(a) Data collection
We conducted a literature search in Web of Science to build a comprehensive database of published genetic diversity observations in marine fishes. The following keyword search terms were used: fish* microsatellite* (marine OR ocean OR sea) and fish* mtDNA* (marine OR ocean OR sea) . Only studies published prior to 5 January 2020 were included in the dataset. This was a ”Class II” study in the sense of Leigh et al. (2021) and had the benefits of more easily compiling nuclear diversity data, accounting for allele frequencies in diversity estimates, and using expert-defined populations, but the downside of compiling data across fewer species, in contrast to ”Class III” studies that use existing online databases like NCBI or BOLD to download, grid, and analyze unique mitochondrial sequencies. During the literature search, we excluded anadromous, catadromous, and estuarine species from the database, as well as data from populations that were captive, farmed, or stocked. We also excluded data from studies that either did not report the corresponding latitudinal & longitudinal coordinates, or only vaguely identified the sampling location (precision less than 3°). For a more detailed explanation of further exclusion criteria see the Supplemental Methods.

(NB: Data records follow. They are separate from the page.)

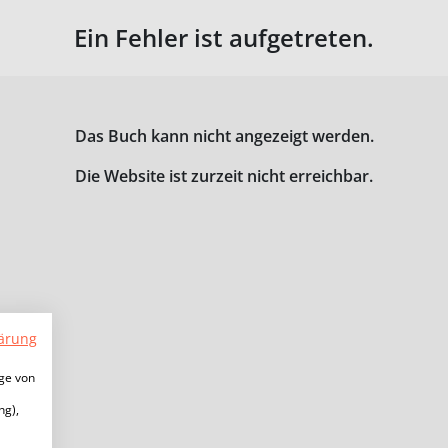
Ein Fehler ist aufgetreten.
Das Buch kann nicht angezeigt werden.
Die Website ist zurzeit nicht erreichbar.
ärung
ige von
ng),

We recorded expected heterozygosity (He ) for microsatellite studies, and nucleotide diversity (π) or haplotype diversity (Hd ) for mtDNA studies as reported. The standard errors of He , Hdor π were also recorded (or calculated from the standard deviations), when provided. For mtDNA, marker length (in base pairs) was recorded. For microsatellite studies, we recorded whether or not the primers were originally developed in a different species, as cross-species amplification can negatively influence diversity estimates (Barbará et al. 2007). When possible, we recorded He on a per-marker basis, though some studies reported only average heterozygosity across markers. For these studies, we listed each locus separately and extrapolated per-marker diversity by adding a normally distributed error to the average diversity estimate (Pinsky & Palumbi 2014). This error distribution had a standard deviation equal to that reported within the study. If a within-study standard deviation was not available, we used the average standard deviation (0.24) reported across all studies.
In addition to following global patterns, genetic diversity often declines towards a species’ range margin, as populations at the edge tend to be smaller in size relative to those at the range center (Clark et al. 2021; Eckert et al. 2008). To help account for these cross-range effects, we used the R package rfishbase v.3.1.6 (Boettiger et al. 2011) to download species range data from Aquamaps (Kaschner et al. 2019). We then calculated the latitudinal range position of each sampled population in our database. This value ranged from 0 to 1, with 0 indicating the population was located at the center of itsspecies range and 1 indicating the population was located at the very northern or southern edge of its species range. Finally, we also recorded the family and genus for each species.